MyPlate replaced the Food Pyramid since 2011

A low-fat diet is one that restricts fat, and often saturated fat and cholesterol as well. Low-fat diets are intended to reduce the occurrence of conditions such as heart disease and obesity. For weight loss, they perform similarly to a low-carbohydrate diet, since macronutrient composition does not determine weight loss success. Fat provides nine calories per gram while carbohydrates and protein each provide four calories per gram. The Institute of Medicine recommends limiting fat intake to 35% of total calories to control saturated fat intake.

== Composition ==
According to the National Academies Press, a high-fat diet can contain "unacceptably high" amounts of saturated fat, even if saturated fats from animal products and tropical oils are avoided. This is because all fats contain some saturated fatty acids. For example, if a person chose fats with only 20% saturated fatty acids, setting fat intake at 35% of total calories would mean that 7% of calories would come from saturated fat. For this reason, the Institute of Medicine recommends consuming no more than 35% of calories from fat.

== Health effects ==

=== Body weight ===
Studies have shown that the effectiveness of low-fat diets for weight loss is broadly similar to that of low-carbohydrate diets in the long-term. A scientific panel for the Endocrine Society stated that "when calorie intake is held constant [...] body-fat accumulation does not appear to be affected by even very pronounced changes in the amount of fat vs carbohydrate in the diet."

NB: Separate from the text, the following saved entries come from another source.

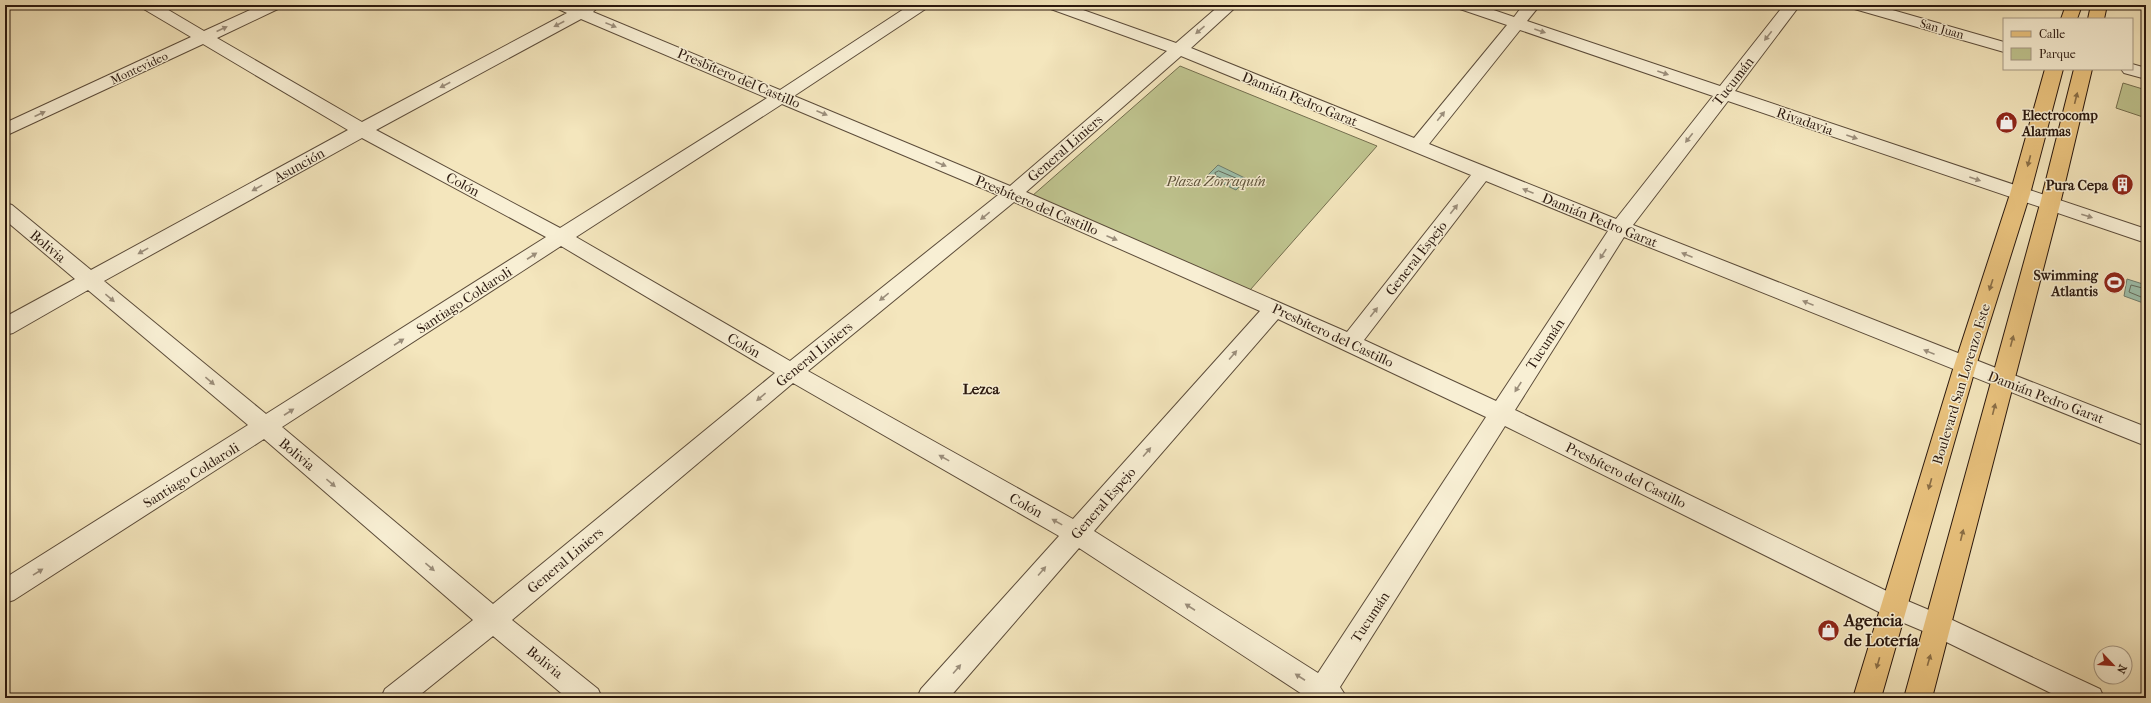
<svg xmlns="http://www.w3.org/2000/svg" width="2151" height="703" viewBox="0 0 2151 703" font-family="'IM FELL French Canon',serif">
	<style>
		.green { fill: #bfc48f; stroke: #746e4e }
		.water { fill: #9dc0ac; stroke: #6f7d6d }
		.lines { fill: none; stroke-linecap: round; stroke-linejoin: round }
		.shore { stroke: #646c5d; stroke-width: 1 }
		.minor-casing { stroke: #5c4c3a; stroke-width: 2 }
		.major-casing { stroke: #2a180e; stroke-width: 2 }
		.minor { fill: #f8efd4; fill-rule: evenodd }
		.major { fill: #eac37e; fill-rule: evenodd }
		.oneway { fill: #9b8e7b }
		.oneway2 { fill: #8a6e46 }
		.labels { text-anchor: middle; stroke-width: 3; stroke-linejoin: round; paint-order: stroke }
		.far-street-label { font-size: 12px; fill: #2a180e; stroke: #f8efd4 }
		.street-label { font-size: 14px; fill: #2a180e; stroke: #f8efd4 }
		.poi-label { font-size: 14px; font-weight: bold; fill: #2a180e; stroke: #f8efd4; text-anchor: end }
		.park-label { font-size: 14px; font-style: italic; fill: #5e543b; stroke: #f8efd4 }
		.neighbourhood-label { font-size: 15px; font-weight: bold; fill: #2a180e; stroke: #f8efd4 }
		.near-poi-label { font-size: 17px; font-weight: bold; fill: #2a180e; stroke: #f8efd4; text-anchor: start }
	</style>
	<rect width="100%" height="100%" fill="#f4e6bd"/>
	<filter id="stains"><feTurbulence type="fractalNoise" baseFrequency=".005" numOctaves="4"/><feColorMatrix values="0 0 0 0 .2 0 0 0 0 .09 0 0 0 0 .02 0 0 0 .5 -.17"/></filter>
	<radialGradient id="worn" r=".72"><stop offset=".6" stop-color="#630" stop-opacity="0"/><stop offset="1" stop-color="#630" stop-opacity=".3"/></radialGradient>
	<path class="green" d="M1180,66l197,80 -134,152 -211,-102z
		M2123,83l23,7v28l-30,-10z"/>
	<path class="water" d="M1218,165l29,14 -11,11 -29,-14z
		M2127,279l19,6v19l-22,-8z"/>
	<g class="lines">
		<path class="shore" d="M1219,171l19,8 1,3 -4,2 -19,-8 -1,-3z
			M2146,289l-15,-4 -2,7 17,7"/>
		<defs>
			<path id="minor" d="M140,5h20l44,26 57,-26h21l-2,3 -63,30 145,84 205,-109 -11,-5 -2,-3 26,2 15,-2 2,3 -4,4 187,78 130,-85h19l-2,3 -133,88 216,90 157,-135 -119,-43 -2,-3h23l107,38 44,-38h18l-47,43 223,90 93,-113 -50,-17 -2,-3h24l35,12 9,-12h17l-13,16 193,65 64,-81h16l-65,86 411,138v14l-418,-142 -95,124 513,202v19l-522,-209 -109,173 388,189 45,19 152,71 4,9h-43l-131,-64 -45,-19 -380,-189 -165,261 7,11h-43l1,-2 -226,-148 -130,150h-32l4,-9 138,-153 -266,-153 -281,237 86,69 4,9h-35l-74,-62 -77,62h-35l4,-9 88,-69 -209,-181 -250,161 -9,3v-25l243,-153 -160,-135 -75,43 -8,2v-18l70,-38 -70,-59v-17l7,2 79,65 257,-140 -145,-86 -198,92v-13l186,-86 -49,-29zM581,19l186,79 -207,130 -184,-98zM1520,30l193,66 -97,123 -187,-75zM1181,56l290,119 -124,157 -321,-140zM782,104l216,91 -208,166 -214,-124zM362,138l184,99 -280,177 -162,-133zM1486,181l122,50 -112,170 -132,-61zM1014,202l246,109 -187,208 -265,-148zM561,246l214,127 -282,231 -211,-177zM1278,319l208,98 -168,256 -224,-142z
				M1849,5h26l129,37v10l-153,-44z
				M2132,64l14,4v11l-22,-6 -3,-4h11z"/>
			<path id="major" d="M2066,5h16l-5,14h-16z
				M2091,5h16l-3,14h-16z
				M2045,69h18l-33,125 -54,172 -95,332h-28l101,-332 56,-172z
				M2074,69h18l-32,135 -128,494h-28l136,-494z"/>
		</defs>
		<use href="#minor" class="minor-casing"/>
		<use href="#major" class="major-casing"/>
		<use href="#minor" class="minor"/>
		<use href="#major" class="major"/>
	</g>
	<defs><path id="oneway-solid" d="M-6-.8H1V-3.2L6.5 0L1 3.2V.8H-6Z"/></defs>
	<g class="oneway">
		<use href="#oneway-solid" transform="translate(559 24) rotate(152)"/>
		<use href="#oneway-solid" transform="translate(611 25) rotate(22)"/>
		<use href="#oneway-solid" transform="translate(222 29) rotate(-25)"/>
		<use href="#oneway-solid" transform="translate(1200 30) rotate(139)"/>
		<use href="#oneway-solid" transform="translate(1540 31) rotate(19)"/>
		<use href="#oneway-solid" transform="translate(1768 36) rotate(128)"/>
		<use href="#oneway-solid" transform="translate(1663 73) rotate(19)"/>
		<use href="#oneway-solid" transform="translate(445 85) rotate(152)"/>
		<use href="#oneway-solid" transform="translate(822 113) rotate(23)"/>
		<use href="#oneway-solid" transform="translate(40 114) rotate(-25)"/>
		<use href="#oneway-solid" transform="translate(1441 116) rotate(-51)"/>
		<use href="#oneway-solid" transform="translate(1852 137) rotate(19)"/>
		<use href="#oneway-solid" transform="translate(1689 138) rotate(128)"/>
		<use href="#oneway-solid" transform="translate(941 164) rotate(23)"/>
		<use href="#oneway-solid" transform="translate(1975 179) rotate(19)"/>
		<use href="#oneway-solid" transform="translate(257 188) rotate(151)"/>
		<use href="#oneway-solid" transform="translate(1528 191) rotate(-158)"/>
		<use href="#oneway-solid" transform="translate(1454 209) rotate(-52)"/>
		<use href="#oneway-solid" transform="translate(985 216) rotate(141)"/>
		<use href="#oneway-solid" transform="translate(2087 216) rotate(18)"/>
		<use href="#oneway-solid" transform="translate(1112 238) rotate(23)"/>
		<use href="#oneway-solid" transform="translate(143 251) rotate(151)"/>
		<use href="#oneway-solid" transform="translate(1603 254) rotate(123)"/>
		<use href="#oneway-solid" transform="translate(1687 255) rotate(-158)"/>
		<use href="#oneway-solid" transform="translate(532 256) rotate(-33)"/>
		<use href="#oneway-solid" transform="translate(884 297) rotate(141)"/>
		<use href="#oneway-solid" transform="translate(110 298) rotate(40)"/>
		<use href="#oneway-solid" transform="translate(1808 303) rotate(-158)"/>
		<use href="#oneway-solid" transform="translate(1374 312) rotate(-52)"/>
		<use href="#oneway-solid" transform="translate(399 342) rotate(-33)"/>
		<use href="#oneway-solid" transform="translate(1929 352) rotate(-158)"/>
		<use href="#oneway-solid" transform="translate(1233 355) rotate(-49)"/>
		<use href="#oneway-solid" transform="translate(210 381) rotate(40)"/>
		<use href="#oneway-solid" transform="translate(1518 387) rotate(123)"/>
		<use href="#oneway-solid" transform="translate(761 397) rotate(140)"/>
		<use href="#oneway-solid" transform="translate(289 412) rotate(-33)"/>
		<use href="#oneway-solid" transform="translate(1147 452) rotate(-49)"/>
		<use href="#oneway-solid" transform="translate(944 458) rotate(-151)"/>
		<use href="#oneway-solid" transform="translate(331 483) rotate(40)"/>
		<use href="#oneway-solid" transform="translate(1057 522) rotate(-151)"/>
		<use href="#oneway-solid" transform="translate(430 567) rotate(40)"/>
		<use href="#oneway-solid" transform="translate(1042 571) rotate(-49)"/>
		<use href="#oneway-solid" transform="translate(38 572) rotate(-32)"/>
		<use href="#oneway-solid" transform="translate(1190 607) rotate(-147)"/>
		<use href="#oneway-solid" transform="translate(957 669) rotate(-49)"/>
		<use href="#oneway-solid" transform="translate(1300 677) rotate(-147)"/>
	</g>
	<g class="oneway2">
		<use href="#oneway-solid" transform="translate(2076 98) rotate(-76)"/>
		<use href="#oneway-solid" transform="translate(2029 161) rotate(105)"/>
		<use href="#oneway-solid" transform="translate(1991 285) rotate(108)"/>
		<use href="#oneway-solid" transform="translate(2012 341) rotate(-75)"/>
		<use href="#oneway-solid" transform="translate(1994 409) rotate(-76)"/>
		<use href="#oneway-solid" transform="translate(1930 484) rotate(106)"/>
		<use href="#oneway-solid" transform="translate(1962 535) rotate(-76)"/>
		<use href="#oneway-solid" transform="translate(1929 660) rotate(-74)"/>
		<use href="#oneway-solid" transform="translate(1878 663) rotate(106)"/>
	</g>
	<defs>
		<symbol id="shop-disc" viewBox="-11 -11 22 22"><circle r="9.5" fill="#8f2418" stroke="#f8efd4"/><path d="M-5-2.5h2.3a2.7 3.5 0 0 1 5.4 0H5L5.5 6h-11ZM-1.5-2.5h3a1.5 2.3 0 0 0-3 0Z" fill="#fff"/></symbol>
		<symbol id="building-disc" viewBox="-11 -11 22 22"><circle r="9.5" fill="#8f2418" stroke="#f8efd4"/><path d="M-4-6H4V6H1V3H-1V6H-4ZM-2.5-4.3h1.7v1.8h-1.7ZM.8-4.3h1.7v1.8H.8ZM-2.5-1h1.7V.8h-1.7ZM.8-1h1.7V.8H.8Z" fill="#fff"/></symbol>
		<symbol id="stadium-disc" viewBox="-11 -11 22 22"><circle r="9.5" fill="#8f2418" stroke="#f8efd4"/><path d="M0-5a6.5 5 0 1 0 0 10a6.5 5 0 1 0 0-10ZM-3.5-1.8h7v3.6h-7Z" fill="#fff"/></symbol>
	</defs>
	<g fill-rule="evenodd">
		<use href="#shop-disc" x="1994" y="110" width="25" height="25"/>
		<use href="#building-disc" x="2110" y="172" width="25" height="25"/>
		<use href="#stadium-disc" x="2102" y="270" width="25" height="25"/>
		<use href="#shop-disc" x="1816" y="618" width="25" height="25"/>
	</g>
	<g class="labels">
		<g class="far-street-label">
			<text transform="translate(1942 29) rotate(16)" y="4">San Juan</text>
			<text transform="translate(139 68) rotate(-25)" y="4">Montevideo</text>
		</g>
		<g class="street-label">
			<text transform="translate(739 78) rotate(23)" y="5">Presbítero del Castillo</text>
			<text transform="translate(1733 81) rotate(-52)" y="5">Tucumán</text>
			<text transform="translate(1300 99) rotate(22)" y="5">Damián Pedro Garat</text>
			<text transform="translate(1805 121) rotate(19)" y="5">Rivadavia</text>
			<text transform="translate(1065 148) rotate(-41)" y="5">General Liniers</text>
			<text transform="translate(299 165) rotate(-29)" y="5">Asunción</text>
			<text transform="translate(463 184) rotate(28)" y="5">Colón</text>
			<text transform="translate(1037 205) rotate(23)" y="5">Presbítero del Castillo</text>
			<text transform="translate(1600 220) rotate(22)" y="5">Damián Pedro Garat</text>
			<text transform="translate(48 246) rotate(40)" y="5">Bolivia</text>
			<text transform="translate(1416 258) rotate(-52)" y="5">General Espejo</text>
			<text transform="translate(464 300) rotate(-33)" y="5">Santiago Coldaroli</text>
			<text transform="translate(1333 335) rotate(25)" y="5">Presbítero del Castillo</text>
			<text transform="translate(1545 344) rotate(-57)" y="5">Tucumán</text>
			<text transform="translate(744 345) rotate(30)" y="5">Colón</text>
			<text transform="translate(814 354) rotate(-39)" y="5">General Liniers</text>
			<text transform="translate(1961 384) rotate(-73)" y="5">Boulevard San Lorenzo Este</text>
			<text transform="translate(2046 397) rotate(21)" y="5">Damián Pedro Garat</text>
			<text transform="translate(297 454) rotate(40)" y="5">Bolivia</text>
			<text transform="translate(191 475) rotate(-32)" y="5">Santiago Coldaroli</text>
			<text transform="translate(1626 475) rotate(26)" y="5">Presbítero del Castillo</text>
			<text transform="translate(1103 503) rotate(-49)" y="5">General Espejo</text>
			<text transform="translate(1026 505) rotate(29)" y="5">Colón</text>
			<text transform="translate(565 560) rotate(-40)" y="5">General Liniers</text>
			<text transform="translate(1370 617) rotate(-57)" y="5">Tucumán</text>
			<text transform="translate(545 662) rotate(39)" y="5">Bolivia</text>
		</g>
		<g class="poi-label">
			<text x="2022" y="120" text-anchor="start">Electrocomp<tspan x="2022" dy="16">Alarmas</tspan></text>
			<text x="2108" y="190">Pura Cepa</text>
			<text x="2098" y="280">Swimming<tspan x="2098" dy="16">Atlantis</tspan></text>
		</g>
		<g class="park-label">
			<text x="1216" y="186">Plaza Zorraquín</text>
		</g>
		<g class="neighbourhood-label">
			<text x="981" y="394">Lezca</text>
		</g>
		<g class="near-poi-label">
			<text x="1844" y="626">Agencia<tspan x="1844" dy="20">de Lotería</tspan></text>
		</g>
	</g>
	<rect width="2151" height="703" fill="none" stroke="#f4e6bd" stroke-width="20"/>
	<rect x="6" y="6" width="2139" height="691" fill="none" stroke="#2a180e" stroke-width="2"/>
	<rect x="10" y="10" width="2131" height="683" fill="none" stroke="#2a180e"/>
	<rect x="2003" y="18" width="130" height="52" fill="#f8efd4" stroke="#a69985"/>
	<rect x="2011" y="31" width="20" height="6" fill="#eac37e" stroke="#a69985"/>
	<text x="2039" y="38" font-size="12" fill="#2a180e">Calle</text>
	<rect x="2011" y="48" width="20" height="12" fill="#bfc48f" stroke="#a69985"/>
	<text x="2039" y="58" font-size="12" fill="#2a180e">Parque</text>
	<g transform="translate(2113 665) rotate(115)"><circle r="19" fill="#f8efd4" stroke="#a69985"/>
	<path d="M0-3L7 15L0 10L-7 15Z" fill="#8f2418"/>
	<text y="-6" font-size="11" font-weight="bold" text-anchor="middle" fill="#2a180e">N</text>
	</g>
	<rect width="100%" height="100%" filter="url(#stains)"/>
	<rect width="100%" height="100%" fill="url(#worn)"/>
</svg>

=== Cardiovascular health ===

Low-fat diets have been promoted for the prevention of heart disease. Lowering fat intake from 35 to 40% of total calories to 15-20% of total calories has been shown to decrease total and LDL cholesterol by 10 to 20%; however, most of this decrease is due to a reduction in saturated fat intake. Saturated fat has been shown to raise total and LDL cholesterol in a large number of studies and has also been correlated with a higher risk of heart disease.

A 2013 meta-analysis of low- and high-fat diets showed low-fat diets decreased total cholesterol and LDL, but these decreases were not found when considering low-calorie diets. It also showed HDL increases and triglyceride decreases in high-fat diets. Furthermore, lower total cholesterol was associated with lower intake of saturated fat and higher intake of polyunsaturated fat, HDL increases were associated with high monounsaturated fat intake and triglycerides were associated with high carbohydrate intake. Decrease in saturated fat intake was only marginally related to decrease in LDL cholesterol. The meta-analysis concluded that neither high-fat nor low-fat diets could be unequivocally recommended.

=== Testosterone ===

There is limited evidence that low-fat diets compared to high-fat diets, decreased men's total and free testosterone levels. The decrease in testosterone on low-fat diets is thought to be due to a decrease in testicular testosterone synthesis, since both urinary testosterone and dihydrotestosterone also decrease on low-fat diets. This indicates reduced androgen production, rather than increased androgen excretion on low-fat diets.